Model agile membiarkan orang yang paling dekat dengan masalah untuk mencari solusi yang tepat, sehingga pemecahan masalah tidak lagi terpusat di atas. Mereka memotivasi orang lain melalui pemberian, kewenangan, dan tujuan, bukan lagi mengandalkan pada insentif ekstrinsik seperti kenaikan gaji,  atau jabatan.

Hanya saja, kelemahan dari pemberian kewenangan ini, kadang kebablasan. Kebijakan, bahkan tidak jarang dibuat justru merugikan atasan. 

Contoh, pada saat mutasi pergeseran jabatan beberapa waktu kemarin. Begitu pergeseran digulirkan, publik langsung terperangah karena dinilai tidak sesuai dengan ekspektasi pendukung. Pada gilirannya, isu yang berkembang adalah bahwa lingkaran orang berpengaruh di sekitar bupati lah yang melahirkan kebijakan mutasi atau pergeseran pejabat yang kontroversial itu. Dengan kata lain, pembisik. 

Meskipun dalam management fleksibility dan speed ini, dalam hal informasi terus bergerak aktif mendekati tempat tempat informasi, sehingga tidak hanya pasif menunggu informasi mengalir ke atas melalui laporan dan rapat. Tapi aktif menggali.

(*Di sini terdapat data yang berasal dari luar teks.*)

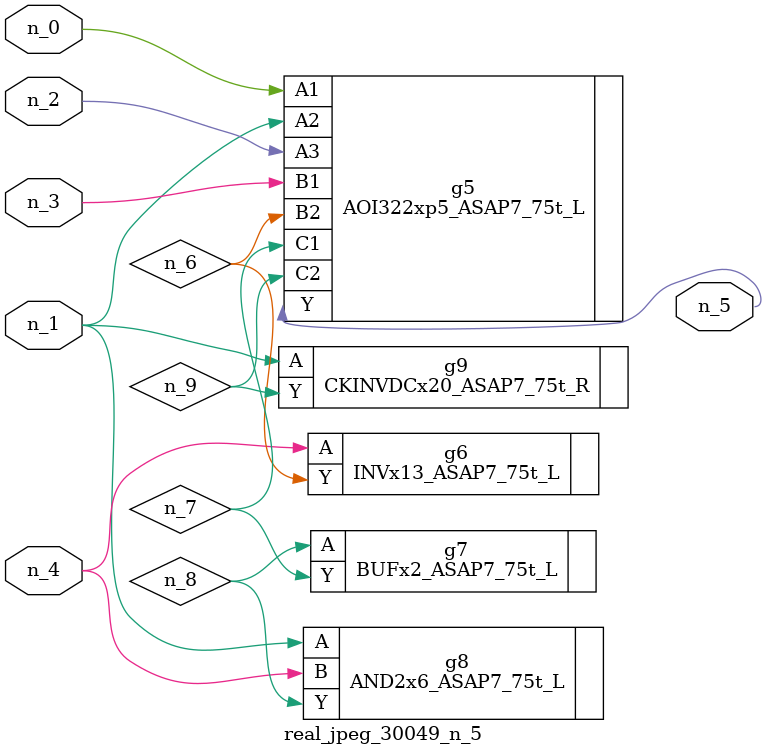
<source format=v>
module real_jpeg_30049_n_5 (n_4, n_0, n_1, n_2, n_3, n_5);

input n_4;
input n_0;
input n_1;
input n_2;
input n_3;

output n_5;

wire n_8;
wire n_6;
wire n_7;
wire n_9;

AOI322xp5_ASAP7_75t_L g5 ( 
.A1(n_0),
.A2(n_1),
.A3(n_2),
.B1(n_3),
.B2(n_6),
.C1(n_7),
.C2(n_9),
.Y(n_5)
);

AND2x6_ASAP7_75t_L g8 ( 
.A(n_1),
.B(n_4),
.Y(n_8)
);

CKINVDCx20_ASAP7_75t_R g9 ( 
.A(n_1),
.Y(n_9)
);

INVx13_ASAP7_75t_L g6 ( 
.A(n_4),
.Y(n_6)
);

BUFx2_ASAP7_75t_L g7 ( 
.A(n_8),
.Y(n_7)
);


endmodule
</source>
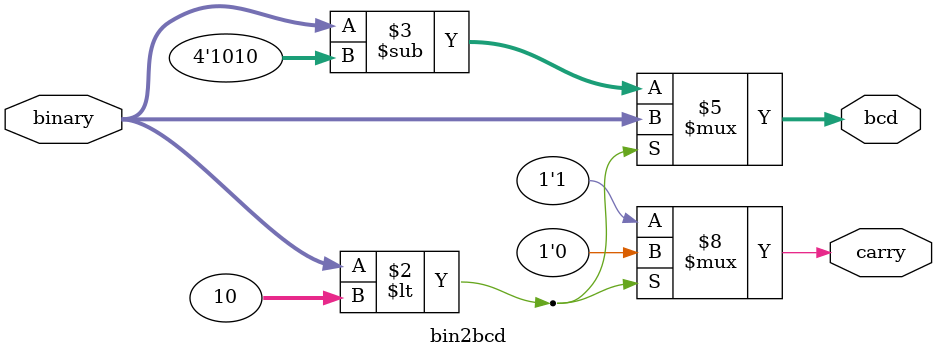
<source format=sv>
module bin2bcd (
  input logic [3:0] binary,
  output logic [3:0] bcd,
  output logic carry
);
  always_comb begin
    if (binary < 10) begin
      carry = 1'b0;
      bcd   = binary;        
    end
    else begin
      carry = 1'b1;
      bcd   = binary - 4'd10;
    end
  end
endmodule

</source>
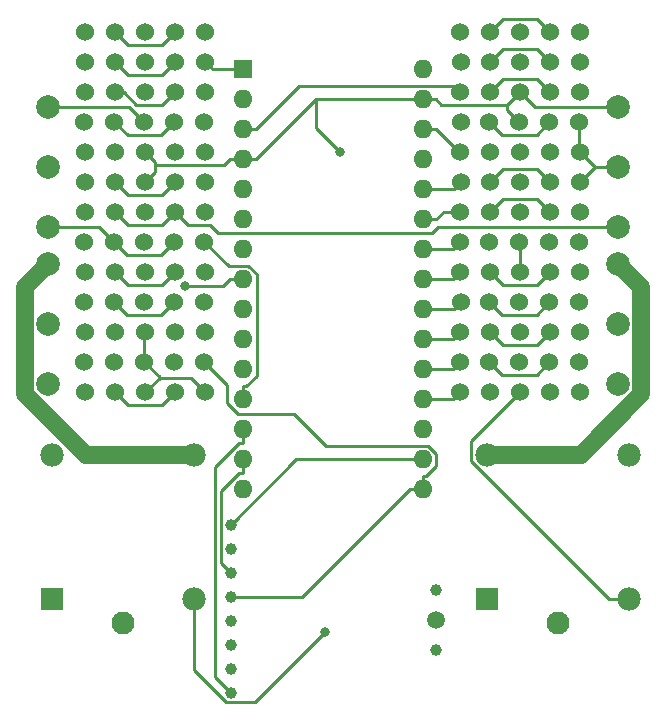
<source format=gtl>
G04 #@! TF.GenerationSoftware,KiCad,Pcbnew,(5.1.0)-1*
G04 #@! TF.CreationDate,2019-09-22T18:00:15+02:00*
G04 #@! TF.ProjectId,Arduino_HM_1,41726475-696e-46f5-9f48-4d5f312e6b69,rev?*
G04 #@! TF.SameCoordinates,Original*
G04 #@! TF.FileFunction,Copper,L1,Top*
G04 #@! TF.FilePolarity,Positive*
%FSLAX46Y46*%
G04 Gerber Fmt 4.6, Leading zero omitted, Abs format (unit mm)*
G04 Created by KiCad (PCBNEW (5.1.0)-1) date 2019-09-22 18:00:15*
%MOMM*%
%LPD*%
G04 APERTURE LIST*
%ADD10C,2.000000*%
%ADD11C,1.524000*%
%ADD12C,1.980000*%
%ADD13C,1.935000*%
%ADD14R,1.980000X1.980000*%
%ADD15C,1.000000*%
%ADD16C,1.500000*%
%ADD17O,1.600000X1.600000*%
%ADD18R,1.600000X1.600000*%
%ADD19C,0.800000*%
%ADD20C,0.250000*%
%ADD21C,1.500000*%
G04 APERTURE END LIST*
D10*
X17780000Y-19685000D03*
X17780000Y-24765000D03*
X17780000Y-29845000D03*
X66040000Y-19685000D03*
X66040000Y-24765000D03*
X66040000Y-29845000D03*
X17780000Y-43180000D03*
X17780000Y-38100000D03*
X17780000Y-33020000D03*
X66040000Y-33020000D03*
X66040000Y-38100000D03*
X66040000Y-43180000D03*
D11*
X60325000Y-43815000D03*
X60248800Y-41275000D03*
X60325000Y-38735000D03*
X60325000Y-33655000D03*
X60248800Y-36195000D03*
X60325000Y-23495000D03*
X60325000Y-26035000D03*
X60248800Y-31115000D03*
X60325000Y-28575000D03*
X60248800Y-20955000D03*
X60325000Y-18415000D03*
X60325000Y-15875000D03*
X60325000Y-13335000D03*
X55245000Y-43815000D03*
X55168800Y-41275000D03*
X55245000Y-38735000D03*
X55245000Y-33655000D03*
X55168800Y-36195000D03*
X55245000Y-23495000D03*
X55245000Y-26035000D03*
X55168800Y-31115000D03*
X55245000Y-28575000D03*
X55168800Y-20955000D03*
X55245000Y-18415000D03*
X55245000Y-15875000D03*
X55245000Y-13335000D03*
D12*
X18130000Y-49145000D03*
X30130000Y-49145000D03*
X30130000Y-61345000D03*
D13*
X24130000Y-63345000D03*
D14*
X18130000Y-61345000D03*
D11*
X20955000Y-43815000D03*
X20878800Y-41275000D03*
X20955000Y-38735000D03*
X20955000Y-33655000D03*
X20878800Y-36195000D03*
X20955000Y-23495000D03*
X20955000Y-26035000D03*
X20878800Y-31115000D03*
X20955000Y-28575000D03*
X20878800Y-20955000D03*
X20955000Y-18415000D03*
X20955000Y-15875000D03*
X20955000Y-13335000D03*
X62865000Y-43815000D03*
X62788800Y-41275000D03*
X62865000Y-38735000D03*
X62865000Y-33655000D03*
X62788800Y-36195000D03*
X62865000Y-23495000D03*
X62865000Y-26035000D03*
X62788800Y-31115000D03*
X62865000Y-28575000D03*
X62788800Y-20955000D03*
X62865000Y-18415000D03*
X62865000Y-15875000D03*
X62865000Y-13335000D03*
X57785000Y-43815000D03*
X57708800Y-41275000D03*
X57785000Y-38735000D03*
X57785000Y-33655000D03*
X57708800Y-36195000D03*
X57785000Y-23495000D03*
X57785000Y-26035000D03*
X57708800Y-31115000D03*
X57785000Y-28575000D03*
X57708800Y-20955000D03*
X57785000Y-18415000D03*
X57785000Y-15875000D03*
X57785000Y-13335000D03*
X23495000Y-43815000D03*
X23418800Y-41275000D03*
X23495000Y-38735000D03*
X23495000Y-33655000D03*
X23418800Y-36195000D03*
X23495000Y-23495000D03*
X23495000Y-26035000D03*
X23418800Y-31115000D03*
X23495000Y-28575000D03*
X23418800Y-20955000D03*
X23495000Y-18415000D03*
X23495000Y-15875000D03*
X23495000Y-13335000D03*
X28575000Y-43815000D03*
X28498800Y-41275000D03*
X28575000Y-38735000D03*
X28575000Y-33655000D03*
X28498800Y-36195000D03*
X28575000Y-23495000D03*
X28575000Y-26035000D03*
X28498800Y-31115000D03*
X28575000Y-28575000D03*
X28498800Y-20955000D03*
X28575000Y-18415000D03*
X28575000Y-15875000D03*
X28575000Y-13335000D03*
X26035000Y-43815000D03*
X25958800Y-41275000D03*
X26035000Y-38735000D03*
X26035000Y-33655000D03*
X25958800Y-36195000D03*
X26035000Y-23495000D03*
X26035000Y-26035000D03*
X25958800Y-31115000D03*
X26035000Y-28575000D03*
X25958800Y-20955000D03*
X26035000Y-18415000D03*
X26035000Y-15875000D03*
X26035000Y-13335000D03*
X52705000Y-13335000D03*
X52781200Y-15875000D03*
X52705000Y-18415000D03*
X52705000Y-23495000D03*
X52781200Y-20955000D03*
X52705000Y-33655000D03*
X52705000Y-31115000D03*
X52781200Y-26035000D03*
X52705000Y-28575000D03*
X52781200Y-36195000D03*
X52705000Y-38735000D03*
X52705000Y-41275000D03*
X52705000Y-43815000D03*
X31115000Y-43815000D03*
X31038800Y-41275000D03*
X31115000Y-38735000D03*
X31115000Y-33655000D03*
X31038800Y-36195000D03*
X31115000Y-23495000D03*
X31115000Y-26035000D03*
X31038800Y-31115000D03*
X31115000Y-28575000D03*
X31038800Y-20955000D03*
X31115000Y-18415000D03*
X31115000Y-15875000D03*
X31115000Y-13335000D03*
D12*
X54960000Y-49145000D03*
X66960000Y-49145000D03*
X66960000Y-61345000D03*
D13*
X60960000Y-63345000D03*
D14*
X54960000Y-61345000D03*
D15*
X50625000Y-65675000D03*
D16*
X50636600Y-63152400D03*
D15*
X50645000Y-60615000D03*
X33263000Y-69277000D03*
X33263000Y-67245000D03*
X33263000Y-65213000D03*
X33263000Y-63181000D03*
X33263000Y-61149000D03*
X33263000Y-59117000D03*
X33263000Y-57085000D03*
X33263000Y-55053000D03*
D17*
X49530000Y-52070000D03*
X34290000Y-52070000D03*
X49530000Y-16510000D03*
X34290000Y-49530000D03*
X49530000Y-19050000D03*
X34290000Y-46990000D03*
X49530000Y-21590000D03*
X34290000Y-44450000D03*
X49530000Y-24130000D03*
X34290000Y-41910000D03*
X49530000Y-26670000D03*
X34290000Y-39370000D03*
X49530000Y-29210000D03*
X34290000Y-36830000D03*
X49530000Y-31750000D03*
X34290000Y-34290000D03*
X49530000Y-34290000D03*
X34290000Y-31750000D03*
X49530000Y-36830000D03*
X34290000Y-29210000D03*
X49530000Y-39370000D03*
X34290000Y-26670000D03*
X49530000Y-41910000D03*
X34290000Y-24130000D03*
X49530000Y-44450000D03*
X34290000Y-21590000D03*
X49530000Y-46990000D03*
X34290000Y-19050000D03*
X49530000Y-49530000D03*
D18*
X34290000Y-16510000D03*
D19*
X42545000Y-23495000D03*
X41275000Y-64135000D03*
X29364200Y-34816000D03*
D20*
X49530000Y-52070000D02*
X49530000Y-50944700D01*
X49530000Y-50944700D02*
X49811300Y-50944700D01*
X49811300Y-50944700D02*
X50662200Y-50093800D01*
X50662200Y-50093800D02*
X50662200Y-49059700D01*
X50662200Y-49059700D02*
X50007100Y-48404600D01*
X50007100Y-48404600D02*
X41317000Y-48404600D01*
X41317000Y-48404600D02*
X38632400Y-45720000D01*
X38632400Y-45720000D02*
X33913400Y-45720000D01*
X33913400Y-45720000D02*
X32990000Y-44796600D01*
X32990000Y-44796600D02*
X32990000Y-43226200D01*
X32990000Y-43226200D02*
X31038800Y-41275000D01*
X49080000Y-52070000D02*
X49530000Y-52070000D01*
X49080000Y-52070000D02*
X48404700Y-52070000D01*
X48404700Y-52070000D02*
X39325700Y-61149000D01*
X39325700Y-61149000D02*
X33263000Y-61149000D01*
X34290000Y-49530000D02*
X34290000Y-50655300D01*
X34290000Y-50655300D02*
X34008700Y-50655300D01*
X34008700Y-50655300D02*
X32415300Y-52248700D01*
X32415300Y-52248700D02*
X32415300Y-58269300D01*
X32415300Y-58269300D02*
X33263000Y-59117000D01*
X57785000Y-18415000D02*
X59055000Y-19685000D01*
X59055000Y-19685000D02*
X66040000Y-19685000D01*
X56697600Y-19502400D02*
X57785000Y-18415000D01*
X50655300Y-19050000D02*
X51107700Y-19502400D01*
X51107700Y-19502400D02*
X56697600Y-19502400D01*
X56697600Y-19502400D02*
X56697600Y-19943800D01*
X56697600Y-19943800D02*
X57708800Y-20955000D01*
X49530000Y-19050000D02*
X50655300Y-19050000D01*
X35415300Y-24130000D02*
X40495300Y-19050000D01*
X40495300Y-19050000D02*
X49530000Y-19050000D01*
X27249400Y-42600600D02*
X26035000Y-43815000D01*
X25958800Y-41275000D02*
X27249400Y-42565600D01*
X27249400Y-42565600D02*
X27249400Y-42600600D01*
X31115000Y-43815000D02*
X29900600Y-42600600D01*
X29900600Y-42600600D02*
X27249400Y-42600600D01*
X57785000Y-43815000D02*
X53624900Y-47975100D01*
X53624900Y-47975100D02*
X53624900Y-49693200D01*
X53624900Y-49693200D02*
X65276700Y-61345000D01*
X65276700Y-61345000D02*
X66960000Y-61345000D01*
X34290000Y-24130000D02*
X35415300Y-24130000D01*
X57708800Y-31115000D02*
X57785000Y-31191200D01*
X57785000Y-31191200D02*
X57785000Y-33655000D01*
X25958800Y-20955000D02*
X24688800Y-19685000D01*
X24688800Y-19685000D02*
X17780000Y-19685000D01*
X26035000Y-38735000D02*
X25958800Y-38811200D01*
X25958800Y-38811200D02*
X25958800Y-41275000D01*
X26897100Y-24596100D02*
X26897100Y-24357100D01*
X26897100Y-24357100D02*
X26035000Y-23495000D01*
X26035000Y-26035000D02*
X26897100Y-25172900D01*
X26897100Y-25172900D02*
X26897100Y-24596100D01*
X33164700Y-24130000D02*
X32698600Y-24596100D01*
X32698600Y-24596100D02*
X26897100Y-24596100D01*
X34290000Y-24130000D02*
X33164700Y-24130000D01*
X40495300Y-21445300D02*
X42545000Y-23495000D01*
X40495300Y-19050000D02*
X40495300Y-21445300D01*
X30130000Y-62745071D02*
X30130000Y-61345000D01*
X30130000Y-67365002D02*
X30130000Y-62745071D01*
X32866999Y-70102001D02*
X30130000Y-67365002D01*
X35307999Y-70102001D02*
X32866999Y-70102001D01*
X41275000Y-64135000D02*
X35307999Y-70102001D01*
X34290000Y-46990000D02*
X34290000Y-48115300D01*
X34290000Y-48115300D02*
X34008700Y-48115300D01*
X34008700Y-48115300D02*
X31964900Y-50159100D01*
X31964900Y-50159100D02*
X31964900Y-67978900D01*
X31964900Y-67978900D02*
X33263000Y-69277000D01*
X49530000Y-49530000D02*
X38786000Y-49530000D01*
X38786000Y-49530000D02*
X33263000Y-55053000D01*
X49530000Y-21590000D02*
X50655300Y-21590000D01*
X50655300Y-21590000D02*
X52560300Y-23495000D01*
X52560300Y-23495000D02*
X52705000Y-23495000D01*
X34290000Y-44450000D02*
X34290000Y-43324700D01*
X34290000Y-43324700D02*
X34571300Y-43324700D01*
X34571300Y-43324700D02*
X35465500Y-42430500D01*
X35465500Y-42430500D02*
X35465500Y-33873300D01*
X35465500Y-33873300D02*
X34756800Y-33164600D01*
X34756800Y-33164600D02*
X33088400Y-33164600D01*
X33088400Y-33164600D02*
X31038800Y-31115000D01*
X62788800Y-20955000D02*
X62788800Y-23418800D01*
X62788800Y-23418800D02*
X62865000Y-23495000D01*
X64135000Y-24765000D02*
X62865000Y-26035000D01*
X66040000Y-24765000D02*
X64135000Y-24765000D01*
X62865000Y-23495000D02*
X64135000Y-24765000D01*
X49530000Y-26670000D02*
X52146200Y-26670000D01*
X52146200Y-26670000D02*
X52781200Y-26035000D01*
X49530000Y-29210000D02*
X50655300Y-29210000D01*
X50655300Y-29210000D02*
X51290300Y-28575000D01*
X51290300Y-28575000D02*
X52705000Y-28575000D01*
X49530000Y-31750000D02*
X52070000Y-31750000D01*
X52070000Y-31750000D02*
X52705000Y-31115000D01*
X34290000Y-34290000D02*
X33164700Y-34290000D01*
X33164700Y-34290000D02*
X32638700Y-34816000D01*
X32638700Y-34816000D02*
X29364200Y-34816000D01*
X49530000Y-34290000D02*
X52070000Y-34290000D01*
X52070000Y-34290000D02*
X52705000Y-33655000D01*
X49530000Y-36830000D02*
X52146200Y-36830000D01*
X52146200Y-36830000D02*
X52781200Y-36195000D01*
X49530000Y-39370000D02*
X52070000Y-39370000D01*
X52070000Y-39370000D02*
X52705000Y-38735000D01*
X49530000Y-41910000D02*
X52070000Y-41910000D01*
X52070000Y-41910000D02*
X52705000Y-41275000D01*
X49530000Y-44450000D02*
X52070000Y-44450000D01*
X52070000Y-44450000D02*
X52705000Y-43815000D01*
X34290000Y-16510000D02*
X31750000Y-16510000D01*
X31750000Y-16510000D02*
X31115000Y-15875000D01*
X34290000Y-21590000D02*
X35415300Y-21590000D01*
X35415300Y-21590000D02*
X39081300Y-17924000D01*
X39081300Y-17924000D02*
X52214000Y-17924000D01*
X52214000Y-17924000D02*
X52705000Y-18415000D01*
X28575000Y-43815000D02*
X27460300Y-44929700D01*
X27460300Y-44929700D02*
X24609700Y-44929700D01*
X24609700Y-44929700D02*
X23495000Y-43815000D01*
X23495000Y-33655000D02*
X24585000Y-34745000D01*
X24585000Y-34745000D02*
X27485000Y-34745000D01*
X27485000Y-34745000D02*
X28575000Y-33655000D01*
X28498800Y-36195000D02*
X27394500Y-37299300D01*
X27394500Y-37299300D02*
X24523100Y-37299300D01*
X24523100Y-37299300D02*
X23418800Y-36195000D01*
X28575000Y-26035000D02*
X27476000Y-27134000D01*
X27476000Y-27134000D02*
X24594000Y-27134000D01*
X24594000Y-27134000D02*
X23495000Y-26035000D01*
X23418800Y-31115000D02*
X22148800Y-29845000D01*
X22148800Y-29845000D02*
X17780000Y-29845000D01*
X23418800Y-31115000D02*
X24512500Y-32208700D01*
X24512500Y-32208700D02*
X27405100Y-32208700D01*
X27405100Y-32208700D02*
X28498800Y-31115000D01*
X28575000Y-28575000D02*
X29685600Y-29685600D01*
X29685600Y-29685600D02*
X31476400Y-29685600D01*
X31476400Y-29685600D02*
X32191500Y-30400700D01*
X32191500Y-30400700D02*
X50282300Y-30400700D01*
X50282300Y-30400700D02*
X50838000Y-29845000D01*
X50838000Y-29845000D02*
X66040000Y-29845000D01*
X23495000Y-28575000D02*
X24585000Y-29665000D01*
X24585000Y-29665000D02*
X27485000Y-29665000D01*
X27485000Y-29665000D02*
X28575000Y-28575000D01*
X28498800Y-20955000D02*
X27369500Y-22084300D01*
X27369500Y-22084300D02*
X24548100Y-22084300D01*
X24548100Y-22084300D02*
X23418800Y-20955000D01*
X28575000Y-18415000D02*
X27485400Y-19504600D01*
X27485400Y-19504600D02*
X25287300Y-19504600D01*
X25287300Y-19504600D02*
X24197700Y-18415000D01*
X24197700Y-18415000D02*
X23495000Y-18415000D01*
X28575000Y-15875000D02*
X27463800Y-16986200D01*
X27463800Y-16986200D02*
X24606200Y-16986200D01*
X24606200Y-16986200D02*
X23495000Y-15875000D01*
X28575000Y-13335000D02*
X27463800Y-14446200D01*
X27463800Y-14446200D02*
X24606200Y-14446200D01*
X24606200Y-14446200D02*
X23495000Y-13335000D01*
X55168800Y-41275000D02*
X56258700Y-42364900D01*
X56258700Y-42364900D02*
X59158900Y-42364900D01*
X59158900Y-42364900D02*
X60248800Y-41275000D01*
X60325000Y-38735000D02*
X59217000Y-39843000D01*
X59217000Y-39843000D02*
X56353000Y-39843000D01*
X56353000Y-39843000D02*
X55245000Y-38735000D01*
X55245000Y-33655000D02*
X56353000Y-34763000D01*
X56353000Y-34763000D02*
X59217000Y-34763000D01*
X59217000Y-34763000D02*
X60325000Y-33655000D01*
X60248800Y-36195000D02*
X59158900Y-37284900D01*
X59158900Y-37284900D02*
X56258700Y-37284900D01*
X56258700Y-37284900D02*
X55168800Y-36195000D01*
X55245000Y-26035000D02*
X56348900Y-24931100D01*
X56348900Y-24931100D02*
X59221100Y-24931100D01*
X59221100Y-24931100D02*
X60325000Y-26035000D01*
X55245000Y-28575000D02*
X56344100Y-27475900D01*
X56344100Y-27475900D02*
X59225900Y-27475900D01*
X59225900Y-27475900D02*
X60325000Y-28575000D01*
X55168800Y-20955000D02*
X56261900Y-22048100D01*
X56261900Y-22048100D02*
X59155700Y-22048100D01*
X59155700Y-22048100D02*
X60248800Y-20955000D01*
X55245000Y-18415000D02*
X56344000Y-17316000D01*
X56344000Y-17316000D02*
X59226000Y-17316000D01*
X59226000Y-17316000D02*
X60325000Y-18415000D01*
X55245000Y-15875000D02*
X56344000Y-14776000D01*
X56344000Y-14776000D02*
X59226000Y-14776000D01*
X59226000Y-14776000D02*
X60325000Y-15875000D01*
X55245000Y-13335000D02*
X56359400Y-12220600D01*
X56359400Y-12220600D02*
X59210600Y-12220600D01*
X59210600Y-12220600D02*
X60325000Y-13335000D01*
D21*
X54960000Y-49145000D02*
X62880800Y-49145000D01*
X62880800Y-49145000D02*
X67996000Y-44029800D01*
X67996000Y-44029800D02*
X67996000Y-34976000D01*
X67996000Y-34976000D02*
X66040000Y-33020000D01*
X30130000Y-49145000D02*
X20986700Y-49145000D01*
X20986700Y-49145000D02*
X15824000Y-43982300D01*
X15824000Y-43982300D02*
X15824000Y-34976000D01*
X15824000Y-34976000D02*
X17780000Y-33020000D01*
M02*

</source>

Itu sebabnya, mengadopsi model kepemimpinan agile untuk diterapkan di Jalur birokrasi tidak otomatis sama persis seperti ketika model ini diterapkan di suatu perusahaan. Karena perusahaan adalah organisasi/lembaga usaha yang profit oriented, sementara di organisasi/lembaga birokrasi lebih dominan pelayanan dan melayani. Apalagi, ketika birokrasi sudah dirasuki/diintervensi politik, maka politisasi birokrasi adalah sebuah keniscayaan sehingga model kepemimpinan yang lentur dan gesit ini, harus tetap mempertimbangkan aspek aspek politis. Bukankah begitu?